What is expected →
Print all of the data exactly, with no line missing.

Provided data →
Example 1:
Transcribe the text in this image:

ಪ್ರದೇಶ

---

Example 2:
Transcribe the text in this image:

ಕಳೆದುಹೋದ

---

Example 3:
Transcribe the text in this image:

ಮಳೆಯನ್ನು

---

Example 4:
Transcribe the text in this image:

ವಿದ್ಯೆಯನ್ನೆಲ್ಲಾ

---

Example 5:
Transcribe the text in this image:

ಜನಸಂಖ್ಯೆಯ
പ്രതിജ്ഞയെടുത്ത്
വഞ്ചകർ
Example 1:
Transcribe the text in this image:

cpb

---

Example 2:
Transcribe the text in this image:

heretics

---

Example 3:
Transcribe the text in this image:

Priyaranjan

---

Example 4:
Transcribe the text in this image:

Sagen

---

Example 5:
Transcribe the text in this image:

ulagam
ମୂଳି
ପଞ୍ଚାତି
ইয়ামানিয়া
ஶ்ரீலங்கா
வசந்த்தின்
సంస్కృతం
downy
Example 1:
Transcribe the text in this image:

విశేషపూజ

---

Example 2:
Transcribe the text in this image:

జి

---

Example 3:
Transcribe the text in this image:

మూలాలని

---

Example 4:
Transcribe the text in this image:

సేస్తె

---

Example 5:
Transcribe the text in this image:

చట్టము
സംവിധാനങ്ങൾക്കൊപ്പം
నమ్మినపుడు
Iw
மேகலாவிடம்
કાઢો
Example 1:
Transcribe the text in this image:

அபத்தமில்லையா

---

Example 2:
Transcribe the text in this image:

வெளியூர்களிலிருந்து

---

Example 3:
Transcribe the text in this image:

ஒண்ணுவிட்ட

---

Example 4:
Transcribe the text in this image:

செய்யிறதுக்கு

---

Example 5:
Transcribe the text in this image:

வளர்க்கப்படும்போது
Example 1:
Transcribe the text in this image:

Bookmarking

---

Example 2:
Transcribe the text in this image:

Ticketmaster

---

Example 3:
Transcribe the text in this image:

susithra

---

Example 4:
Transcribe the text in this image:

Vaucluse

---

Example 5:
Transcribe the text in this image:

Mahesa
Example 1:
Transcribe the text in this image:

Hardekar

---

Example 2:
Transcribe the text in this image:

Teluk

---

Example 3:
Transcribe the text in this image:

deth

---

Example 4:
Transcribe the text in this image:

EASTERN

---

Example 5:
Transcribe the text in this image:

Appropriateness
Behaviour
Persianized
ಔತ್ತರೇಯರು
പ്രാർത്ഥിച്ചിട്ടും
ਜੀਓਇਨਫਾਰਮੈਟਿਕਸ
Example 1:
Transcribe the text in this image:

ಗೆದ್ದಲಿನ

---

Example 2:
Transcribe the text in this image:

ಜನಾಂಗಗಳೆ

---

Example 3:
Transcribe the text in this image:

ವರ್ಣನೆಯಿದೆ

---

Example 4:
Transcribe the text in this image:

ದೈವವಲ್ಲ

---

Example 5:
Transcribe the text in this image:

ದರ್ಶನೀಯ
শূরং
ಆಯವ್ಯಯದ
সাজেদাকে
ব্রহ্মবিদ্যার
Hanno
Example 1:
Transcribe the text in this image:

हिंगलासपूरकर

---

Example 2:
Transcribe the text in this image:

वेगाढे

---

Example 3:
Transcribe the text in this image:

Response to this task →
Example 1:
Transcribe the text in this image:

ಪ್ರದೇಶ

---

Example 2:
Transcribe the text in this image:

ಕಳೆದುಹೋದ

---

Example 3:
Transcribe the text in this image:

ಮಳೆಯನ್ನು

---

Example 4:
Transcribe the text in this image:

ವಿದ್ಯೆಯನ್ನೆಲ್ಲಾ

---

Example 5:
Transcribe the text in this image:

ಜನಸಂಖ್ಯೆಯ
പ്രതിജ്ഞയെടുത്ത്
വഞ്ചകർ
Example 1:
Transcribe the text in this image:

cpb

---

Example 2:
Transcribe the text in this image:

heretics

---

Example 3:
Transcribe the text in this image:

Priyaranjan

---

Example 4:
Transcribe the text in this image:

Sagen

---

Example 5:
Transcribe the text in this image:

ulagam
ମୂଳି
ପଞ୍ଚାତି
ইয়ামানিয়া
ஶ்ரீலங்கா
வசந்த்தின்
సంస్కృతం
downy
Example 1:
Transcribe the text in this image:

విశేషపూజ

---

Example 2:
Transcribe the text in this image:

జి

---

Example 3:
Transcribe the text in this image:

మూలాలని

---

Example 4:
Transcribe the text in this image:

సేస్తె

---

Example 5:
Transcribe the text in this image:

చట్టము
സംവിധാനങ്ങൾക്കൊപ്പം
నమ్మినపుడు
Iw
மேகலாவிடம்
કાઢો
Example 1:
Transcribe the text in this image:

அபத்தமில்லையா

---

Example 2:
Transcribe the text in this image:

வெளியூர்களிலிருந்து

---

Example 3:
Transcribe the text in this image:

ஒண்ணுவிட்ட

---

Example 4:
Transcribe the text in this image:

செய்யிறதுக்கு

---

Example 5:
Transcribe the text in this image:

வளர்க்கப்படும்போது
Example 1:
Transcribe the text in this image:

Bookmarking

---

Example 2:
Transcribe the text in this image:

Ticketmaster

---

Example 3:
Transcribe the text in this image:

susithra

---

Example 4:
Transcribe the text in this image:

Vaucluse

---

Example 5:
Transcribe the text in this image:

Mahesa
Example 1:
Transcribe the text in this image:

Hardekar

---

Example 2:
Transcribe the text in this image:

Teluk

---

Example 3:
Transcribe the text in this image:

deth

---

Example 4:
Transcribe the text in this image:

EASTERN

---

Example 5:
Transcribe the text in this image:

Appropriateness
Behaviour
Persianized
ಔತ್ತರೇಯರು
പ്രാർത്ഥിച്ചിട്ടും
ਜੀਓਇਨਫਾਰਮੈਟਿਕਸ
Example 1:
Transcribe the text in this image:

ಗೆದ್ದಲಿನ

---

Example 2:
Transcribe the text in this image:

ಜನಾಂಗಗಳೆ

---

Example 3:
Transcribe the text in this image:

ವರ್ಣನೆಯಿದೆ

---

Example 4:
Transcribe the text in this image:

ದೈವವಲ್ಲ

---

Example 5:
Transcribe the text in this image:

ದರ್ಶನೀಯ
শূরং
ಆಯವ್ಯಯದ
সাজেদাকে
ব্রহ্মবিদ্যার
Hanno
Example 1:
Transcribe the text in this image:

हिंगलासपूरकर

---

Example 2:
Transcribe the text in this image:

वेगाढे

---

Example 3:
Transcribe the text in this image:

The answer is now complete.